EL AROMA DEL FUEGO 2


En su sueño, traspasó la verja y vio que el portón de madera de la entrada estaba entreabierto. Bastó un leve empujón para entrar de nuevo en el mundo de su infancia; un mundo que guardaba el aroma de la ropa recién planchada con olor a lavanda, de meriendas de pan y chocolate, de goma de borrar y lápices de colores; pero sobre todo el aroma de la leña que ardía en la estufa. Recordaba aquellas tardes de su infancia de una manera casi dolorosa, porque eran tiempos pasados que nunca volverían y en ocasiones temía que su memoria fuese demasiado frágil y perdiese hasta el recuerdo. La vieja estufa de la abuela la había acompañado desde que podía recordar; era como una parte más de si misma, un apéndice más de su cuerpo sin el que no se sentía completa.
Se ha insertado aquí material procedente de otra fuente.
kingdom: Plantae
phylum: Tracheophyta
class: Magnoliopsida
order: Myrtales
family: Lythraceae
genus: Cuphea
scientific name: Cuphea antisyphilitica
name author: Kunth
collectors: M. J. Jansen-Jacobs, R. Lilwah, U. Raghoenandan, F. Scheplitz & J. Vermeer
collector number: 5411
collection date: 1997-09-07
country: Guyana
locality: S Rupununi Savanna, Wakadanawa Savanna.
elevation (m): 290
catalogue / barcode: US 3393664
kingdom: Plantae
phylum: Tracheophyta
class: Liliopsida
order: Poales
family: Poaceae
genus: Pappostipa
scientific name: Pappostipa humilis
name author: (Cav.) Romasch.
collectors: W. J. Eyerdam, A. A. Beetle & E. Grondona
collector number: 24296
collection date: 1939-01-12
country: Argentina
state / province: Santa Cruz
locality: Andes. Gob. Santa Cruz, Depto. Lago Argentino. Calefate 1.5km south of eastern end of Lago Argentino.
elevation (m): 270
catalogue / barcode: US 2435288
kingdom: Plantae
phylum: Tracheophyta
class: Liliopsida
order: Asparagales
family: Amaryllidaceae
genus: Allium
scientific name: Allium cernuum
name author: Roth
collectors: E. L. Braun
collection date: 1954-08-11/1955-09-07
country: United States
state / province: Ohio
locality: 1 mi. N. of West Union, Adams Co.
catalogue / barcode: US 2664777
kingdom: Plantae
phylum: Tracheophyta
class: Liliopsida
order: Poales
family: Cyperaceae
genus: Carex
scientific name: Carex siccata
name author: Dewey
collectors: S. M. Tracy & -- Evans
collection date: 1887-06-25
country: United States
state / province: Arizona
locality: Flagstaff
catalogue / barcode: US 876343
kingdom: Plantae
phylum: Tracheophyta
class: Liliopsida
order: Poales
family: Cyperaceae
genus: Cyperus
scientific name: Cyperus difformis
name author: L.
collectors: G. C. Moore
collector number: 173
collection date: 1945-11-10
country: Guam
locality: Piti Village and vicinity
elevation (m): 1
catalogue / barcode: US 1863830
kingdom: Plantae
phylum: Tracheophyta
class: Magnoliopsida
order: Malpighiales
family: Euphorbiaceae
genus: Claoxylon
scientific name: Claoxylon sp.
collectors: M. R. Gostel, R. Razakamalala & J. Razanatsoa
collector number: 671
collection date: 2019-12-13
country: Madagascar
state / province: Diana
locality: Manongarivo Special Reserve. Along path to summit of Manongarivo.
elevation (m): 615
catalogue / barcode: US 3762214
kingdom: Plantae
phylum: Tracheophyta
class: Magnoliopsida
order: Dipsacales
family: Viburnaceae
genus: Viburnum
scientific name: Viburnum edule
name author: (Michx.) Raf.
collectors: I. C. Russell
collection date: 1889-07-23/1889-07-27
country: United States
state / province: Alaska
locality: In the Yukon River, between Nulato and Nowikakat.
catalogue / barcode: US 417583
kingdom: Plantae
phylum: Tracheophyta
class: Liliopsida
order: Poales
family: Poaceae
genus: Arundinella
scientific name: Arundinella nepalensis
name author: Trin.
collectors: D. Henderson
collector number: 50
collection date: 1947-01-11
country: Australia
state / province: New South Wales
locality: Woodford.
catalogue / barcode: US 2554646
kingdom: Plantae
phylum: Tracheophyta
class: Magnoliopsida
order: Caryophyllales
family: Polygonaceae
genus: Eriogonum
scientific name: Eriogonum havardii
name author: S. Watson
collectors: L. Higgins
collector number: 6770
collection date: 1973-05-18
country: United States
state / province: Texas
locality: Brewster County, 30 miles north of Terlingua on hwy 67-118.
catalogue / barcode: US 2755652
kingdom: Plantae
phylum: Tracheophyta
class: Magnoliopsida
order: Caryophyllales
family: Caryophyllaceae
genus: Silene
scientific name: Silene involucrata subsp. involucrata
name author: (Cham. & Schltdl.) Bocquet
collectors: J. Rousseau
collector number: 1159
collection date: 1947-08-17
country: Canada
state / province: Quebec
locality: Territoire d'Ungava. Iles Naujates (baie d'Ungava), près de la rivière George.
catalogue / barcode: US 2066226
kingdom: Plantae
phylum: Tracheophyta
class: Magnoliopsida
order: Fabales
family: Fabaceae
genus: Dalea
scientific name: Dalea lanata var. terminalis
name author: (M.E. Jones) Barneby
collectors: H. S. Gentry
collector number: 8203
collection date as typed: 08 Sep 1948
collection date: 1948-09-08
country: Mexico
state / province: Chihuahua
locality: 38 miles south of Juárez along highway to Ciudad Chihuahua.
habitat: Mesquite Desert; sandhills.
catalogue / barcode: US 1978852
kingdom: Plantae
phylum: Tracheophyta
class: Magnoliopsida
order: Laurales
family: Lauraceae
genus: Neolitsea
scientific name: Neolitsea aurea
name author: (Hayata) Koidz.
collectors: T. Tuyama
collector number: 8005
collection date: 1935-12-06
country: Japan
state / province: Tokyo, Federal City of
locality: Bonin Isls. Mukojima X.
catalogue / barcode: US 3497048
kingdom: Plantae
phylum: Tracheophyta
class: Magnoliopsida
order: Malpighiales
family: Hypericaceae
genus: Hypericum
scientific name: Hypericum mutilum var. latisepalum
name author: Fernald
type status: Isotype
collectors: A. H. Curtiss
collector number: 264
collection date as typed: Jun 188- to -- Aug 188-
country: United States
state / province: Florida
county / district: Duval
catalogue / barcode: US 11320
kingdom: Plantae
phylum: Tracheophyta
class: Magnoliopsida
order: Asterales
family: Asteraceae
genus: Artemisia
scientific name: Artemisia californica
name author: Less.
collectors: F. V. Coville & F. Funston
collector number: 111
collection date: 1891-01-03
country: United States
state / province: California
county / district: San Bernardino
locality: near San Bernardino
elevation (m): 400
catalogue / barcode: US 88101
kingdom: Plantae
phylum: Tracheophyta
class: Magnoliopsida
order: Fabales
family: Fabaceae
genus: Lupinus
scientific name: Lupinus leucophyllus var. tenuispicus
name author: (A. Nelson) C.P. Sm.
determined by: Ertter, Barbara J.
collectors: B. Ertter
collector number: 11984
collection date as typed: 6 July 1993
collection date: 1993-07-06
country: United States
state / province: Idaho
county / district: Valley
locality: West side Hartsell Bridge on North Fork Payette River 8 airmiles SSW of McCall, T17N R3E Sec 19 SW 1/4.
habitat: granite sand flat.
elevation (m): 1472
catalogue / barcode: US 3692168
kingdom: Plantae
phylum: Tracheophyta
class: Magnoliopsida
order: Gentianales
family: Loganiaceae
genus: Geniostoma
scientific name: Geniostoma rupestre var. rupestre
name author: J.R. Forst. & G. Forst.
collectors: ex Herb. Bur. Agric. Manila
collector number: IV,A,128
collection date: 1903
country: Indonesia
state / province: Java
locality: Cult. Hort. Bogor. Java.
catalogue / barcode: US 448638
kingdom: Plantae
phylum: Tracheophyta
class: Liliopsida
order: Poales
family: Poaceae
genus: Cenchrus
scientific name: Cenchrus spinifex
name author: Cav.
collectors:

Cuando regresaba del colegio, aterida de frío, con las rodillas raspadas y la mochila haciéndose más pesada por minutos sobre su espalda, era un alivio llegar a la cocina de la abuela y dejar caer con un golpe seco todos sus libros al suelo, a pesar de la mirada de reprobación de la anciana. Después de lavarse las manos a regañadientes llegaba la hora de sentarse ante la gastada mesa de pino, con muescas y huellas de tantos años, de tantas meriendas, de tantos cuentos y confidencias...Unas veces eran pan con chocolate; otras leche caliente con un bollo recién horneado y oliendo a canela, y en otras ocasiones las galletas en forma de árbol, de estrella o de media luna, hechas de almendra y con aroma de limón y vainilla. Pero siempre el sempiterno fuego que crepitaba y le calentaba la espalda cuando se sentaba a merendar y a terminar sus deberes mientras su abuela planchaba. ¡Cómo le gustaba ver la manera casi mágica en que doblaba las sábanas y repasaba con cuidado el embozo bordado para que quedase perfecto, mientras rociaba la tela con agua de lavanda.